- Opening Delimiter -
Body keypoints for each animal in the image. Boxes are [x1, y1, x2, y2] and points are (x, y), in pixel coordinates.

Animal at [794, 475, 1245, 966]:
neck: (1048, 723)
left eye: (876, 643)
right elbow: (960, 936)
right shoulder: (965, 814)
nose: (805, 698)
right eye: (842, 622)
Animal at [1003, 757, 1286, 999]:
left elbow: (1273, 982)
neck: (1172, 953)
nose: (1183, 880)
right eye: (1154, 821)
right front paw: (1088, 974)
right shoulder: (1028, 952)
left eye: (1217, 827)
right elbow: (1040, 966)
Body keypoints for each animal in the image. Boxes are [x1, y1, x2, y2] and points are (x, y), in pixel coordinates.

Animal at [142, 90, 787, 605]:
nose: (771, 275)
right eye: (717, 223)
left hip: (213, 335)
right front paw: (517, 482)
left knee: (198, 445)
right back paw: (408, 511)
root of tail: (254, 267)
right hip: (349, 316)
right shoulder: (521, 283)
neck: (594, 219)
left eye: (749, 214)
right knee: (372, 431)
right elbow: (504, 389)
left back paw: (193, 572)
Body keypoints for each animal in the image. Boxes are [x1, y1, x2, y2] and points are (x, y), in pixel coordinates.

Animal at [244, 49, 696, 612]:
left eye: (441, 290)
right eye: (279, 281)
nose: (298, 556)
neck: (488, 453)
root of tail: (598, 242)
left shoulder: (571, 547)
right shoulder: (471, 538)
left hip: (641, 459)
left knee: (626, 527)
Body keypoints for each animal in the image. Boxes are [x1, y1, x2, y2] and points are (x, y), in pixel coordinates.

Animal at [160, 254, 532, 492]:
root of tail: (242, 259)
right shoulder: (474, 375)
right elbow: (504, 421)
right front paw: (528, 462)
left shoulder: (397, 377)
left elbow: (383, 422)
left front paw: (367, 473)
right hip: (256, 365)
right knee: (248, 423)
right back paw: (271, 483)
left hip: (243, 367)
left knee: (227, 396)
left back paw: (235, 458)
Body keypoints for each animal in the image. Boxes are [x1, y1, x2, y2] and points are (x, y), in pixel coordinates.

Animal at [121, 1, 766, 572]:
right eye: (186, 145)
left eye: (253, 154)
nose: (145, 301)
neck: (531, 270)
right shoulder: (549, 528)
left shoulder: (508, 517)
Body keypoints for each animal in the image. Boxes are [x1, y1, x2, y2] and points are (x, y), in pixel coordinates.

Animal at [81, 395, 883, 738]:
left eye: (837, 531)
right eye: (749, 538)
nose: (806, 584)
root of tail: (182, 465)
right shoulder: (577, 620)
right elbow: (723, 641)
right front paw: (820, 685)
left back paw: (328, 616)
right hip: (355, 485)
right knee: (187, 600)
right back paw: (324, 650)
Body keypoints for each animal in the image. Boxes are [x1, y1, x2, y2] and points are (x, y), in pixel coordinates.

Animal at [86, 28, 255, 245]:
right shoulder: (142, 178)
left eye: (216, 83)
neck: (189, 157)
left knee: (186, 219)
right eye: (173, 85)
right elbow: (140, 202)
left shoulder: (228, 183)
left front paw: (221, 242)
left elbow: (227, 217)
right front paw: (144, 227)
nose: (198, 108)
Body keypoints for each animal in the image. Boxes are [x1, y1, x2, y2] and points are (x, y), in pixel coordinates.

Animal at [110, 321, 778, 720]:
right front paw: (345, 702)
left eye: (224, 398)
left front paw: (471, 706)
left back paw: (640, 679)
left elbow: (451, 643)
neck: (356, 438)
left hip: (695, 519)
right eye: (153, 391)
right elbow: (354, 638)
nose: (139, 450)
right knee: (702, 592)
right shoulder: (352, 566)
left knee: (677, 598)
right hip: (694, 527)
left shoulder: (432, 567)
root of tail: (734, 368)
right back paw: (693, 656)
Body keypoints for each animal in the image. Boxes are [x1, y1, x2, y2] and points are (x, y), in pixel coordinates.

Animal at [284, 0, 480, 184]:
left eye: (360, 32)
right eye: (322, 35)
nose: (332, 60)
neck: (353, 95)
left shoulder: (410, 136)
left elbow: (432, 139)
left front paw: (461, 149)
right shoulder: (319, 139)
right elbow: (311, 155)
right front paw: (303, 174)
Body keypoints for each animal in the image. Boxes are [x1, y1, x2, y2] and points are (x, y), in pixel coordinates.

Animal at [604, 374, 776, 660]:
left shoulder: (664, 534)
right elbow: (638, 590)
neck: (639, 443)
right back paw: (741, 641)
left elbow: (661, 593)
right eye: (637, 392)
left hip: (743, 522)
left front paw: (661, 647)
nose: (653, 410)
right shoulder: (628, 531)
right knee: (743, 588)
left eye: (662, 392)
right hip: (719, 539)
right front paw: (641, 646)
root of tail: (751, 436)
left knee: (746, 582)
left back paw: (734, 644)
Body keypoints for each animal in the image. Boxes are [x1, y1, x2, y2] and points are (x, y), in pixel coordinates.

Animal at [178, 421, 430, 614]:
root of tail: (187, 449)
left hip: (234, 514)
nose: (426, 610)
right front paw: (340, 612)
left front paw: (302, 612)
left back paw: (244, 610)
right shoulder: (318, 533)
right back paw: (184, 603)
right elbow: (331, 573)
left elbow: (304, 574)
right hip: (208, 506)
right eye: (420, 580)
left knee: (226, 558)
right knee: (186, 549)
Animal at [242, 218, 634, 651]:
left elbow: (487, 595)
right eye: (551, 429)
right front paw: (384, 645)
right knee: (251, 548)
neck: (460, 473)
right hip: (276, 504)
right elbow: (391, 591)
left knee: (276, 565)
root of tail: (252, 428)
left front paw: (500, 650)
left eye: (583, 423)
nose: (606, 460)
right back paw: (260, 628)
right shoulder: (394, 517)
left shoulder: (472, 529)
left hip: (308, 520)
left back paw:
- Closing Delimiter -
■ Task description: From the preceding material, count every line that contains the word "neck". Reply with the number only.

■ Response to this task: 10